Compute-shader Buoyancy
- The boat is physically represented by a rectangular Bullet3D body synced with the visible mesh.
- A grid of points is sampled across the bottom hull surface each frame.
- A compute shader evaluates each point using gradient descent to find the corresponding wave height (Gerstner waves require solving for vertical displacement, as they map 3D inputs to 3D outputs).
- The vertical distance between each hull point and wave surface is used to estimate displaced fluid volume and generate upward buoyant forces.

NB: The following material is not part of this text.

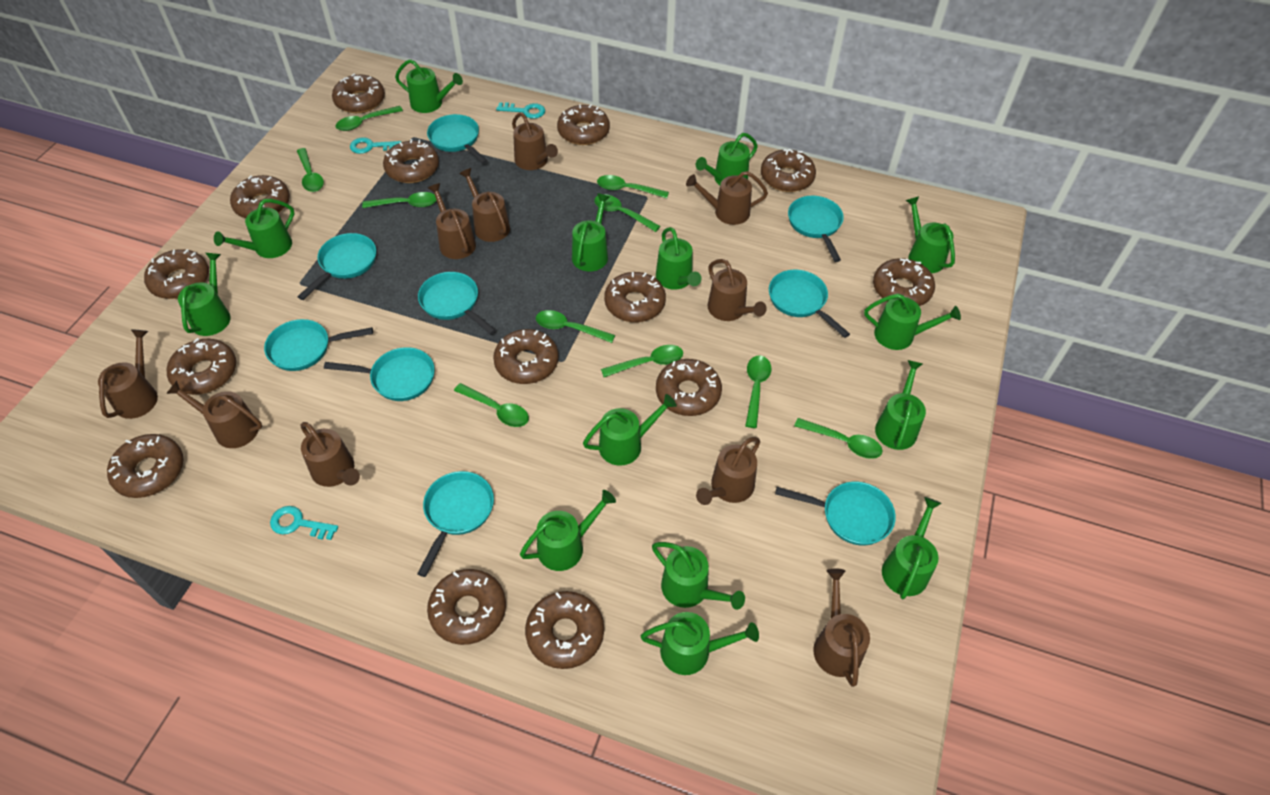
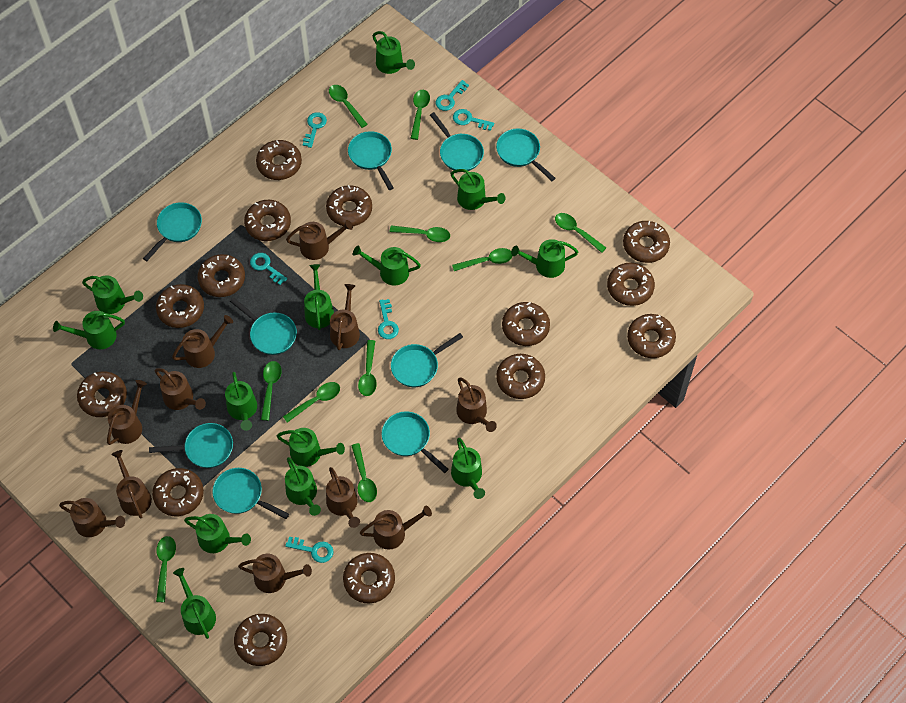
brown watering can: [98,330,158,419] [166,381,262,448] [301,422,360,487] [428,183,476,259] [459,168,510,242] [512,113,558,170] [686,171,768,225] [696,437,760,505] [708,259,767,321] [813,569,870,687] = 10 -> [59,498,125,537] [107,380,147,445] [111,450,152,519] [155,368,206,410] [172,315,233,368] [238,554,312,593] [286,220,353,260] [326,467,360,528] [330,284,360,350] [360,506,432,550] [456,377,497,432] = 11
green watering can: [178,253,231,336] [214,199,294,258] [395,59,463,113] [520,490,616,571] [572,193,610,271] [583,394,676,466] [641,612,759,675] [652,542,745,610] [656,227,701,290] [696,133,758,185] [864,294,961,350] [875,360,926,450] [882,497,942,599] [906,196,955,273] = 14 -> [53,311,125,349] [82,275,143,314] [173,568,216,639] [184,514,251,553] [225,372,257,431] [277,428,345,467] [285,457,321,516] [304,264,334,330] [353,245,421,286] [373,31,415,74] [451,169,505,210] [451,438,485,499] [511,239,578,278] = 13
turquoise key: [270,506,338,540] [350,137,401,154] [496,102,545,119] = 3 -> [250,253,287,285] [285,536,333,563] [303,112,327,148] [378,299,399,339] [435,80,469,111] [453,109,494,131] = 6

Screen-Space Reflection (SSR)
Realistic water surface reflections were achieved using a screen-space ray marching algorithm:
- Ray-marching in screen space with Digital Differential Analyzer (DDA) stepping to prevent over-sampling.
- Fallback to a cubemap-based skybox when rays leave the view frustum, avoiding visual artifacts at screen edges.
- Exposed fidelity controls (max steps, step size, reflection opacity) via ImGui interface for real-time tweaking and performance balancing.
Procedural Terrain With Procedural Destruction
Terrain Generation
- Used fractal Brownian motion (fBM) to procedurally generate rocky peaks emerging from the ocean.
- GPU terrain is recalculated every frame using dynamic tessellation and vertex displacement.
- A parallel CPU mesh is generated once and partially recalculated only when geometry is altered (e.g., via cannon fire), enabling accurate ray-triangle intersections and collisions.

Destruction System
- When terrain is hit by a cannon, the affected mesh region is extracted and converted into a destructible fragment set.
- A sequence of randomly positioned and oriented splitting planes intersect the geometry and fragment it into jagged, rock-like chunks.
- Each internal face is automatically inverted and retextured to distinguish the interior from the original surface.
Retro Underwater Effect
Achieved by combining various post-processing techniques:
- Edge Blur: Vignette-based Gaussian blur applied only to screen edges using dynamic radial masks.
- Water Distortion: Ripple effects applied via trigonometric distortion of UVs in the pixel shader.
- Color Tinting & Magnification: Simulated depth distortion with a center-screen magnifier using aspect-corrected circular masks.